Entries provided Block Start
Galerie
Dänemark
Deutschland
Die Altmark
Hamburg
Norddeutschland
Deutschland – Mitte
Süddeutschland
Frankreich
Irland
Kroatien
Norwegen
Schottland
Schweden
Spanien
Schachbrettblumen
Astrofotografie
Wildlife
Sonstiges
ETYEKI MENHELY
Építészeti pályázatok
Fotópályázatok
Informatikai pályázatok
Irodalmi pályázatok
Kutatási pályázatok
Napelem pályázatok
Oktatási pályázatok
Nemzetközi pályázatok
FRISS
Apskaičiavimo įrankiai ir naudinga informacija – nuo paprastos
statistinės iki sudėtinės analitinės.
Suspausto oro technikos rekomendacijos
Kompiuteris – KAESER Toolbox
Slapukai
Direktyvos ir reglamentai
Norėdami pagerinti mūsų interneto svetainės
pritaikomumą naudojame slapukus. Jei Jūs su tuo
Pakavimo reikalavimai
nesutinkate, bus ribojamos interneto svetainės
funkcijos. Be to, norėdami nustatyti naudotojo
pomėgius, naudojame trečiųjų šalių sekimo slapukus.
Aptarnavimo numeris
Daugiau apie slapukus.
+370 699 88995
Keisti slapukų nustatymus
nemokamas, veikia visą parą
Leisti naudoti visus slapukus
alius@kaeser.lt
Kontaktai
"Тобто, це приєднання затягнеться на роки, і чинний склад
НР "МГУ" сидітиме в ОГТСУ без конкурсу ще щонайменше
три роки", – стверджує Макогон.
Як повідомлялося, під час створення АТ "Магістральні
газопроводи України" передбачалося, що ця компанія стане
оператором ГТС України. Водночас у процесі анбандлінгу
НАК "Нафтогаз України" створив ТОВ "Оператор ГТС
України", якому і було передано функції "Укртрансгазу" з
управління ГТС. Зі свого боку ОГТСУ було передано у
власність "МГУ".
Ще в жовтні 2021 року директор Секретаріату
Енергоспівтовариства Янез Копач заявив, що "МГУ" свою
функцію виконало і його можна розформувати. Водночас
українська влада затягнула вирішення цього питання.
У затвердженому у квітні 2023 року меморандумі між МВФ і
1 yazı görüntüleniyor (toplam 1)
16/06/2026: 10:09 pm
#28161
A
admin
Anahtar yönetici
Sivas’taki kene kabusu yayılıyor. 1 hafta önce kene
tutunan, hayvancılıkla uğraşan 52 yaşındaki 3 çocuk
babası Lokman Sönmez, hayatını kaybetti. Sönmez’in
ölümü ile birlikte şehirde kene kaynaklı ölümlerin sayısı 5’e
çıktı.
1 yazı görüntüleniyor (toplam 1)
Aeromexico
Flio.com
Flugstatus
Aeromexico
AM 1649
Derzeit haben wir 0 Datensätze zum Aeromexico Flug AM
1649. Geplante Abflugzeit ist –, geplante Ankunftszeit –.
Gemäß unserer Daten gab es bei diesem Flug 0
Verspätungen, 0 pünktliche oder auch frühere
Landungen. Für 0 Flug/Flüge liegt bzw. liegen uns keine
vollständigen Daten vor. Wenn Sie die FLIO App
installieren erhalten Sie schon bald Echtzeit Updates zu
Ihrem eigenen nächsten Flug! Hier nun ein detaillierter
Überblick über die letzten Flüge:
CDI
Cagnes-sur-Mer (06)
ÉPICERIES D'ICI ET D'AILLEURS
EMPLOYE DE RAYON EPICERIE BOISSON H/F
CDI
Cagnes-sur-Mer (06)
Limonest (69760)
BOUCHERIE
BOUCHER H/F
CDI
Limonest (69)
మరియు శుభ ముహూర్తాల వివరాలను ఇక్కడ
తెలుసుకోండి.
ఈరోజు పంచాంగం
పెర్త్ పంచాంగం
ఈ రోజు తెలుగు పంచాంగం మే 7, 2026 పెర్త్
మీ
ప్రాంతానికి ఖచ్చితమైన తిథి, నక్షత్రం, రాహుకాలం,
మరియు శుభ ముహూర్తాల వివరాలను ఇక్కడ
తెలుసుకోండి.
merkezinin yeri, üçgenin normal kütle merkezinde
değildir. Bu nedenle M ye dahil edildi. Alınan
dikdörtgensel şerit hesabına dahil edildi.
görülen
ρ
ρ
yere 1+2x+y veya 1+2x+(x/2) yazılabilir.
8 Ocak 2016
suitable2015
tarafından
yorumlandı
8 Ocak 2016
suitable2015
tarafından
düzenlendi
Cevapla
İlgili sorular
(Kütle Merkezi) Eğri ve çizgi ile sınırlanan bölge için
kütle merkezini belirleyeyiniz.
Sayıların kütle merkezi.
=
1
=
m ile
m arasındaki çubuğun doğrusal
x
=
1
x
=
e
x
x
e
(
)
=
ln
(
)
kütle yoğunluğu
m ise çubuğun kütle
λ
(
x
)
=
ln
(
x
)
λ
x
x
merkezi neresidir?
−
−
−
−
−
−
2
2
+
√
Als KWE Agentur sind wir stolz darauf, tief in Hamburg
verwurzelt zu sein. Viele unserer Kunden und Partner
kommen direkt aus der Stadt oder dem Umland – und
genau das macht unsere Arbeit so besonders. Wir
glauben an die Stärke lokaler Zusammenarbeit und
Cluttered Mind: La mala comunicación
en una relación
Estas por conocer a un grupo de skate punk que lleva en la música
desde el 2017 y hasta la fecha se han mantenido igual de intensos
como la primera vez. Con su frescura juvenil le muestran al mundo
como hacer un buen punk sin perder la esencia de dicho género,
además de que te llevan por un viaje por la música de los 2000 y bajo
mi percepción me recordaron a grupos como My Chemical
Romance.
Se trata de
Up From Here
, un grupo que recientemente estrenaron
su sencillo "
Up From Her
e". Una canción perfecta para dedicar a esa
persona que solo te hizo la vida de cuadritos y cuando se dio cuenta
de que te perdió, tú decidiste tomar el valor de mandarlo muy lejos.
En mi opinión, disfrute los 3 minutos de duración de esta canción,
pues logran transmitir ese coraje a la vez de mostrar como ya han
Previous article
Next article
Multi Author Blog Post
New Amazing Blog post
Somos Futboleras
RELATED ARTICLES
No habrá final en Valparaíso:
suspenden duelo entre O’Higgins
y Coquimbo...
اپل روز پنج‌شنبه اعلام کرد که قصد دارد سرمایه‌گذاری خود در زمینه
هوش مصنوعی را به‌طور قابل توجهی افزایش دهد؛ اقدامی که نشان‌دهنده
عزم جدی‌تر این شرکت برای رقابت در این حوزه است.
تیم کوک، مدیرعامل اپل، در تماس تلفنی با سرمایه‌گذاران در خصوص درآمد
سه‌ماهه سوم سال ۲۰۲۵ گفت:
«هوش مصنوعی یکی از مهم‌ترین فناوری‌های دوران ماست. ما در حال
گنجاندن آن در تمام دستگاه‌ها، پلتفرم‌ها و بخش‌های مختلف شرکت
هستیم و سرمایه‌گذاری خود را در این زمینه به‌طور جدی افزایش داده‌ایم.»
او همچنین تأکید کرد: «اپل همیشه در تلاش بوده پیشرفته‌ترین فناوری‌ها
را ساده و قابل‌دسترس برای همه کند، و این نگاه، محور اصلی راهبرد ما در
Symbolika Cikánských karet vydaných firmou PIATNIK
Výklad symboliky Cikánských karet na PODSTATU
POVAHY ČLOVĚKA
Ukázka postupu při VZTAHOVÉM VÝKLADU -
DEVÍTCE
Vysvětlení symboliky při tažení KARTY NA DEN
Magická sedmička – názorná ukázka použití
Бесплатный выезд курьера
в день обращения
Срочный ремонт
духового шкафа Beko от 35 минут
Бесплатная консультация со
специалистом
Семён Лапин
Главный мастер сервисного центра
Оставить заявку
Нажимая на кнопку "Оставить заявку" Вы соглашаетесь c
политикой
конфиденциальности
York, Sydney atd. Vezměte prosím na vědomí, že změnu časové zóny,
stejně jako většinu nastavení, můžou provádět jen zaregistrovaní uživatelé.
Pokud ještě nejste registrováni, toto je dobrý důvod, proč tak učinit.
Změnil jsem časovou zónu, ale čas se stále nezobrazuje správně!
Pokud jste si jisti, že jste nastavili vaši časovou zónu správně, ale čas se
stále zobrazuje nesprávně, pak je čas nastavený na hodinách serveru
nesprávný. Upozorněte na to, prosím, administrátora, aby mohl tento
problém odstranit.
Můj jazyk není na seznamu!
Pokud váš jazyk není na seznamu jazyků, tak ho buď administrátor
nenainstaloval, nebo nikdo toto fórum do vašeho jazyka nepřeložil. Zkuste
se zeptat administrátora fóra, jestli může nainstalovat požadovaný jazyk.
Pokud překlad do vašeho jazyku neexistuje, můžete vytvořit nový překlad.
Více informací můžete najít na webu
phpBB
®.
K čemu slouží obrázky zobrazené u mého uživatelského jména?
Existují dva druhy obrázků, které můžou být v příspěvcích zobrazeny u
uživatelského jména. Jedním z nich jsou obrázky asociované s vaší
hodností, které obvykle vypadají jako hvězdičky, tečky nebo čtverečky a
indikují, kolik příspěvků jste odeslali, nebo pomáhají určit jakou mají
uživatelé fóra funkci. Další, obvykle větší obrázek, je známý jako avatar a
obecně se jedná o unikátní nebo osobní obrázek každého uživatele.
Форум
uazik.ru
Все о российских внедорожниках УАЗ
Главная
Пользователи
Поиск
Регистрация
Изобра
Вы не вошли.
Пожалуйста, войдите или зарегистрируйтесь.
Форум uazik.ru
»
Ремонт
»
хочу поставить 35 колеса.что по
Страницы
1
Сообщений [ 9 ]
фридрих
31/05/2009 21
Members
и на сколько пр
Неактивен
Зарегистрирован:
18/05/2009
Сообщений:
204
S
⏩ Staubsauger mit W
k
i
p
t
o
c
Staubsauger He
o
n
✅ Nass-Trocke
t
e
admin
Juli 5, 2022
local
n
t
Entries provided Block End
What needs to be done:
Copy out, word for word, the part of the entries above that begins at the line with "Up From Here" and ends at the line with "No habrá final", including both.

Output for this task:
Up From Here
, un grupo que recientemente estrenaron
su sencillo "
Up From Her
e". Una canción perfecta para dedicar a esa
persona que solo te hizo la vida de cuadritos y cuando se dio cuenta
de que te perdió, tú decidiste tomar el valor de mandarlo muy lejos.
En mi opinión, disfrute los 3 minutos de duración de esta canción,
pues logran transmitir ese coraje a la vez de mostrar como ya han
Previous article
Next article
Multi Author Blog Post
New Amazing Blog post
Somos Futboleras
RELATED ARTICLES
No habrá final en Valparaíso:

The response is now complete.